EXCERPT TO READ:
━━━━━━━━━━━━━━━━━━━━
Monday, September 16, 2013

Standing waves

I like to see physics in strange places. Last week I took my kids to the local swimming pool and was mucking around in the kiddie pool with my youngest (he's 2). His mind was occupied with throwing a toy clown fish (he calls it Meemo, and I have to try and fight the urge to say "Found him"every time he throws it!) and the retrieving it again. So I tried a little experiment, and this one surprised me!

I talk about standing waves almost everyday to students that come through the Kickstart lab. It is such an important concept in Physics that I think I can spend a few minutes on what they are and how to make investigate them.

A standing wave is essentially 2 waves. both that interact with each other to create constructive and deconstructive interference. The result is a wave that seems not to move. The features and characteristics of a standing wave are different to that of a normal wave. A normal wave has a peak and trough, a speed you can measure by measuring it's distance travelled over time etc. A standing wave does not have these features. It has a node which is the bit in the middle that doesn't move, and the peaks and trough (they are the same thing) are called anti-nodes.
━━━━━━━━━━━━━━━━━━━━
DATA:

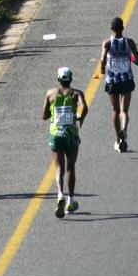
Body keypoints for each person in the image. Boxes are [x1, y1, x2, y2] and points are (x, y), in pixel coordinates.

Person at [43, 67, 88, 218]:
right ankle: (71, 200)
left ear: (58, 79)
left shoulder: (51, 94)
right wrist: (80, 118)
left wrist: (51, 111)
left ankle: (60, 194)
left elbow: (44, 115)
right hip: (71, 135)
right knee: (71, 167)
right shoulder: (76, 94)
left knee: (58, 168)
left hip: (56, 134)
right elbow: (84, 107)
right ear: (71, 79)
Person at [100, 17, 138, 153]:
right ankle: (124, 130)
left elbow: (102, 59)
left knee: (115, 110)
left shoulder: (107, 43)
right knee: (124, 111)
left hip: (113, 81)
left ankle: (118, 138)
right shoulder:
━━━━━━━━━━━━━━━━━━━━
REQUIRED ACTION A: According to the post on standing waves, what is the part of a standing wave that doesn't move called?
REQUIRED ACTION B: Write the next part of the post on standing waves, starting right after its final sentence.

EXERCISE OUTPUT A: A node.

EXERCISE OUTPUT B:
To create a standing wave, all you need to do is reflect a wave of a rigid surface (like the wall in this case) that is the same wave in the opposite direction.


The cool bit was when I tried this in a swimming pool. You can make a wave in the pool with your hand, just move your hand through the water (close to the surface I guess) and you've got your wave. If you do the same with your other hand in the opposite direction you get interference.

This interference is the standing wave, and this is cool enough! but it gets cooler! I was mucking around with tis in the pool and looked up to see my son still throwing Nemo about and I caught in my peripheral vision the waves that I had created were still going long outside of where my hands created them, but they were not standing waves anymore. The brilliant thing about this is that I could see that my hands were creating separate waves that travelled along in their respective directions, it was only when they were interacting (between my hands) that they created a standing wave.

A very simple illustration of the complex physics of standing waves, that any one can do, and probably has done before. I love it, and next week when we go back to the pool, I'll be repeating my experiment while my son throws fish.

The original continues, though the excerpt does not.